If Qatar does go ahead with a bond, it needs to be the one being selective about which banks it will work with.

Several bankers told GlobalCapital last week that they would think carefully before pitching for or accepting a mandate for a Qatar bond, even if it could be the kind of $9bn beast that they would usually jump through hoops to bag. 

Bankers have said they may need to weigh business with Qatar against deals with Saudi Arabia and the United Arab Emirates (UAE). 

The aces up Qatar’s sleeve, however, are the three big international banks that already have substantial Qatari ownership — Barclays, Credit Suisse and Deutsche Bank. 

While not at the top of the CEEMEA bond arranging league tables, an honour currently held by JP Morgan, Citi and HSBC, these are nonetheless three banks with strong emerging markets franchises and a long history of placing bonds in these markets. 

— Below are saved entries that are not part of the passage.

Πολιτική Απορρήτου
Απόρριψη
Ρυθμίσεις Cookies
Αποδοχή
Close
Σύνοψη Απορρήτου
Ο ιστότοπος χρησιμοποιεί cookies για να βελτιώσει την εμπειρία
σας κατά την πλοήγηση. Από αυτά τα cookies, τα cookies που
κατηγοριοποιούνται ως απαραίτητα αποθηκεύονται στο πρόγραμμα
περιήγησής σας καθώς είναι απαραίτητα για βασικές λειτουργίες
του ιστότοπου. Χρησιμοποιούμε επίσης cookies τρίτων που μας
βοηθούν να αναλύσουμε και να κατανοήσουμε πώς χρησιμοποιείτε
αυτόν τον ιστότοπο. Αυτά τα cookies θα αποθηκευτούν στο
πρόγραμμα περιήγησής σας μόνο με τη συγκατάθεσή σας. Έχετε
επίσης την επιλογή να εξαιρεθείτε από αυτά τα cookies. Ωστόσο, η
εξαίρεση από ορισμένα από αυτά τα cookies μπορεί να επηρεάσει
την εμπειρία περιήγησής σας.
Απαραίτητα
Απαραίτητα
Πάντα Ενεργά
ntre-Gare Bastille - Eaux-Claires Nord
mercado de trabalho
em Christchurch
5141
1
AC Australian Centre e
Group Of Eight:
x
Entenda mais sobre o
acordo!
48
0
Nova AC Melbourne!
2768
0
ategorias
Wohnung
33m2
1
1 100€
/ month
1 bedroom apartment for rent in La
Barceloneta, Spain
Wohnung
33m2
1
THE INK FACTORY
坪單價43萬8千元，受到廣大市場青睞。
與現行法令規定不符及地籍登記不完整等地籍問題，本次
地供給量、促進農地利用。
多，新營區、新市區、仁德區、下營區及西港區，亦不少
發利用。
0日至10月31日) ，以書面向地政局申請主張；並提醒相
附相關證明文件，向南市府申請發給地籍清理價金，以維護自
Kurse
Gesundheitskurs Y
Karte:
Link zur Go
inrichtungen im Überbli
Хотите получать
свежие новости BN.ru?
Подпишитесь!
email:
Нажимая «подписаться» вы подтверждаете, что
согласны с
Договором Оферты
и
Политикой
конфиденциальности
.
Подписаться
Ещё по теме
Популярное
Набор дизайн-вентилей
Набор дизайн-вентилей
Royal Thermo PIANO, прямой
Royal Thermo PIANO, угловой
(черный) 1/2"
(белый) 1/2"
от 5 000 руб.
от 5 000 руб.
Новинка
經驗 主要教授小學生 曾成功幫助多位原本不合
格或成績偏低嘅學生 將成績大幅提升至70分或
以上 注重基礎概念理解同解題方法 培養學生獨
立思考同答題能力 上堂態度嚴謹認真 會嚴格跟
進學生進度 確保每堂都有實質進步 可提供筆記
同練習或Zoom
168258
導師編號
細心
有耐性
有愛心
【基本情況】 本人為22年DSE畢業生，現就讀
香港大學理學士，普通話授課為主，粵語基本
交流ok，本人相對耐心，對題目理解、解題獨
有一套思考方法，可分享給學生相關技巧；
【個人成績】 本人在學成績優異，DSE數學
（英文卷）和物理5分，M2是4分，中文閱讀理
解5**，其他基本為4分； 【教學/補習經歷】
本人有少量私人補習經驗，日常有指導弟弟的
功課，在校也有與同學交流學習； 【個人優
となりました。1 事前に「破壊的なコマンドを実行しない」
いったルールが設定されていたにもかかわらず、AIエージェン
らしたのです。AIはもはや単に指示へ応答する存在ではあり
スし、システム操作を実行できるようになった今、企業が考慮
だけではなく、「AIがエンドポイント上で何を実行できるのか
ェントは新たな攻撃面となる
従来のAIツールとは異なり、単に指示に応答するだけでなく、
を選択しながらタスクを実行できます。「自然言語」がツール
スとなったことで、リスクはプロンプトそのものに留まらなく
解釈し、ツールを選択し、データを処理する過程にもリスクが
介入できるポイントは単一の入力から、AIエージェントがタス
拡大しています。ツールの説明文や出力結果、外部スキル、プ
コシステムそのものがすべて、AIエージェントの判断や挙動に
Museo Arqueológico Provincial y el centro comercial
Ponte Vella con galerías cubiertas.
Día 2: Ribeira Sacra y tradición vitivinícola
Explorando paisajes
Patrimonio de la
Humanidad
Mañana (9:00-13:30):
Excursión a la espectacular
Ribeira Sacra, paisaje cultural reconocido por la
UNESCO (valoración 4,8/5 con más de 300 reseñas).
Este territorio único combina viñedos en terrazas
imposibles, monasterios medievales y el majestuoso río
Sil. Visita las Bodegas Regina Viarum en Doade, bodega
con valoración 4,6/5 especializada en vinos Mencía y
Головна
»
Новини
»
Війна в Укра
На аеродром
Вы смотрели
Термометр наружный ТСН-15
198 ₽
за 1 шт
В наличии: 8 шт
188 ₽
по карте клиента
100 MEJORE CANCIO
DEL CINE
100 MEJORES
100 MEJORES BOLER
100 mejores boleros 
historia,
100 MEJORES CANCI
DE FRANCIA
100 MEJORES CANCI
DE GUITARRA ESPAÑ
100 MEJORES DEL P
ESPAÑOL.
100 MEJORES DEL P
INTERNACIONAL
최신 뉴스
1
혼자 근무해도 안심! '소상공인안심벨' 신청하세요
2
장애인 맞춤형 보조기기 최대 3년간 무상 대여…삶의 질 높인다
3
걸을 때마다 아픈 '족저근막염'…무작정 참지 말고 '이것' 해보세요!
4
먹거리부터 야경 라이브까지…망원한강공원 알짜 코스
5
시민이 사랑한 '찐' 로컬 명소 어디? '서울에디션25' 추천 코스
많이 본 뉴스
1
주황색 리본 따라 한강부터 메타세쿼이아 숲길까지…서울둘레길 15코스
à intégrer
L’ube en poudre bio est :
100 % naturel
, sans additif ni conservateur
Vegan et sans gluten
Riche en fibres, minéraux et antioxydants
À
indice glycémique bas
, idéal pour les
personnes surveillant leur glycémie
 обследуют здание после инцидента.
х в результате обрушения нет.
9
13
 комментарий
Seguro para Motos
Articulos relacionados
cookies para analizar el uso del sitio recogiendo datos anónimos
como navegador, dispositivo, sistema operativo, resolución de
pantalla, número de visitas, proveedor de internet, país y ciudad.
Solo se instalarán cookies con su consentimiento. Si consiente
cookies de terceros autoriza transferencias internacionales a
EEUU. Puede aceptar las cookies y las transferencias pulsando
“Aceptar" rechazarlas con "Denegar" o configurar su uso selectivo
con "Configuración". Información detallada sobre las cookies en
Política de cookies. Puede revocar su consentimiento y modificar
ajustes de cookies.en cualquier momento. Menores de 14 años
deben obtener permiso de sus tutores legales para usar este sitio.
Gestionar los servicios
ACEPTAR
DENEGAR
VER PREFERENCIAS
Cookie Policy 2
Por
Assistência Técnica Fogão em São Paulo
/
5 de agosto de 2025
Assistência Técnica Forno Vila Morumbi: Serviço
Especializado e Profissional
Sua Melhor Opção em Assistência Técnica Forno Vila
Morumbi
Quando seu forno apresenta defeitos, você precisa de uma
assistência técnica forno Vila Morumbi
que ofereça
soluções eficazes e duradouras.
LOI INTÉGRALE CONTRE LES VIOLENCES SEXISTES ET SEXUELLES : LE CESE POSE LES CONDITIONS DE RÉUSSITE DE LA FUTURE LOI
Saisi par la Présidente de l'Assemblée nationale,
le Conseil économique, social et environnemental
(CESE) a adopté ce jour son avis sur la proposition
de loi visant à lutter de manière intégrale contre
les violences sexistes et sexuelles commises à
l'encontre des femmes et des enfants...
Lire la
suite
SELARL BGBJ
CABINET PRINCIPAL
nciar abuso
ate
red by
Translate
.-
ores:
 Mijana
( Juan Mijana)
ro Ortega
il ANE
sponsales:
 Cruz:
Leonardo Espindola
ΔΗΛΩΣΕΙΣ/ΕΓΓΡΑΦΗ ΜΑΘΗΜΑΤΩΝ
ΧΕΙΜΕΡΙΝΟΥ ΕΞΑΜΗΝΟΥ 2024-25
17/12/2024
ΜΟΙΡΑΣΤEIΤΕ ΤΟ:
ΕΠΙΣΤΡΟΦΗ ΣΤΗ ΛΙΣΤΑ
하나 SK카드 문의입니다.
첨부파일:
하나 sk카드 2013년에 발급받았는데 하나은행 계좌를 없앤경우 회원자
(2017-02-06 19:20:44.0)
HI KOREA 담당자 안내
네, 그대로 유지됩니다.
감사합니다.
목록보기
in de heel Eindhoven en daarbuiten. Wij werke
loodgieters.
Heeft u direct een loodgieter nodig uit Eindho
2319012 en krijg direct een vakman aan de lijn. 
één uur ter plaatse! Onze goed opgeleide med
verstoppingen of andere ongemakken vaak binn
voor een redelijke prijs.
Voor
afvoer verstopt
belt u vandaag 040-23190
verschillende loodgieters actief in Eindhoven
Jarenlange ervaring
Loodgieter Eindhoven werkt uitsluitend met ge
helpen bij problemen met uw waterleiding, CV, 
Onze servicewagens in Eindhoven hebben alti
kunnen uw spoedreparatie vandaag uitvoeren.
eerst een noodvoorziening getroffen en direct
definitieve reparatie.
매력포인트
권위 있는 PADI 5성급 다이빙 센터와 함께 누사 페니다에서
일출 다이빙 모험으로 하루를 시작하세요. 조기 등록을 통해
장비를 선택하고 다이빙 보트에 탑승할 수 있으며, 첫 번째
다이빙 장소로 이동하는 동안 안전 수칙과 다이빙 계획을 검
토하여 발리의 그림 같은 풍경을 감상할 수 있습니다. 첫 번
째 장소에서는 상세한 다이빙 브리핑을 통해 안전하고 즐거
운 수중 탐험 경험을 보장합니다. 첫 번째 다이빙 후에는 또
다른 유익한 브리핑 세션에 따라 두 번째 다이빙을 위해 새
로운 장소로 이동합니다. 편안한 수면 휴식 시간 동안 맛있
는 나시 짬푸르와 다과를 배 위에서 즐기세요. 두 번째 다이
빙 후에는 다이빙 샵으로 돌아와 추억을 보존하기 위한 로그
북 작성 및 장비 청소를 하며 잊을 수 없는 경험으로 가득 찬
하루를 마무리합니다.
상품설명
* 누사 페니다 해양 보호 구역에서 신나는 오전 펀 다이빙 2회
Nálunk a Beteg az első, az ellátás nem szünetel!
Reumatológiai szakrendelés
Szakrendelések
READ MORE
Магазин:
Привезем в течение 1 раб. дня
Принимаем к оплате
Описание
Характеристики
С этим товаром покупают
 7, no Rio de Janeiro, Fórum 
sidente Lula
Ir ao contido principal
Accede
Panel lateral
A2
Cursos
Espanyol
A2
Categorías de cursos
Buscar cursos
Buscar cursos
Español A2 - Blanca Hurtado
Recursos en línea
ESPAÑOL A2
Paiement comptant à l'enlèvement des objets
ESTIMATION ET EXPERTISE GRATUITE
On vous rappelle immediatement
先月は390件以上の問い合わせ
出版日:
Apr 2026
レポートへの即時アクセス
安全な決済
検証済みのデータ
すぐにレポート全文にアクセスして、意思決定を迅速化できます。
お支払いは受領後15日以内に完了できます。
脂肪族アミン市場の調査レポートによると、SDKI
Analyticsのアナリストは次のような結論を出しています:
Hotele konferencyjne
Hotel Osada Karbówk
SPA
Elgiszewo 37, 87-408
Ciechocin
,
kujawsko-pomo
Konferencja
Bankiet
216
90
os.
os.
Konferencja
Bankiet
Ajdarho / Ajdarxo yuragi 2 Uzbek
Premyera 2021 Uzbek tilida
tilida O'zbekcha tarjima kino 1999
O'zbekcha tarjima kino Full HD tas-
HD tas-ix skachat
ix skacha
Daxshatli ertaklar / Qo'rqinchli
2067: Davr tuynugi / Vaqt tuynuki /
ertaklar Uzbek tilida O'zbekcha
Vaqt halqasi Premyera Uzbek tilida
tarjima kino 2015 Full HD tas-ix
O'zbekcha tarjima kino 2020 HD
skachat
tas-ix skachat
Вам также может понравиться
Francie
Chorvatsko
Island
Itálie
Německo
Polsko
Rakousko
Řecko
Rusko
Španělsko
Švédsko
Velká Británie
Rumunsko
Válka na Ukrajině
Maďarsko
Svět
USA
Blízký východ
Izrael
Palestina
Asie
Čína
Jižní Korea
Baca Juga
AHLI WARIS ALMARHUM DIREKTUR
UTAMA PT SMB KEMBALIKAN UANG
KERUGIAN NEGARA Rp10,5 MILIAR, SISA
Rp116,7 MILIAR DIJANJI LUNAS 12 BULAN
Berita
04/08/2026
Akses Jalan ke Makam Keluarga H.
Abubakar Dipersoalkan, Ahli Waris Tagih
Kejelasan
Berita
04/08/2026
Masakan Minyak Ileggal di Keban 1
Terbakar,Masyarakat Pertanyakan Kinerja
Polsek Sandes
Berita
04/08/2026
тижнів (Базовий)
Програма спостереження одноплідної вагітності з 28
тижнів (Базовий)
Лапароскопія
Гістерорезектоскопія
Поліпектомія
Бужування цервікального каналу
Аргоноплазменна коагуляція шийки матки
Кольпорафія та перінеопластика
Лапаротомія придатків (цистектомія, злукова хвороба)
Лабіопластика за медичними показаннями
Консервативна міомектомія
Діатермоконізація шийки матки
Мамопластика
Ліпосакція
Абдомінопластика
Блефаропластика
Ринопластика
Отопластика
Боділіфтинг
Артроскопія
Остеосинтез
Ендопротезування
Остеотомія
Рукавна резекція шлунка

Deutsche Bank holds fifth position and Barclays ninth. And demand for Qatar bonds, even with the current turmoil in the Middle East, would be so great that the paper would more or less sell itself. The last bond Qatar placed in May 2016 — also a $9bn deal, led by HSBC, JP Morgan, Mitsubishi UFJ and QNB Capital — drew a $20bn book.

EM bankers have said that it would send the wrong message if Qatar does not mandate a wider array of banks. They claim excluding banks with strong links to Saudi Arabia, the UAE, Bahrain and Egypt, the countries that cut diplomatic ties with Qatar in June over its alleged links to Islamic extremist groups, would indicate to the market that it is not business as usual in Qatar.

This, they suggest, would be more widely damaging than concerns about the placement of a bond itself.

But any fool knows it's not business as usual for Qatar. You do not need to scrutinise a bond mandate for proof.

In the bond markets, Qatar has a simple way to raise funds, especially if borrowing from its usual banks is taking a hit: take control of the situation, and so avoid public spats about who will work with the country until the fuss blows over.

If Qatar wants to raise funds, it can solve the problem by mandating banks that will certainly have no issue arranging the deal, and being upfront and transparent about why it has chosen these banks this time round. 

Banks that may have a problem with the deal should not even be invited to pitch. Qatar should dump the banks that may not want it first, safe in the knowledge that later down the line they will be back when it calls.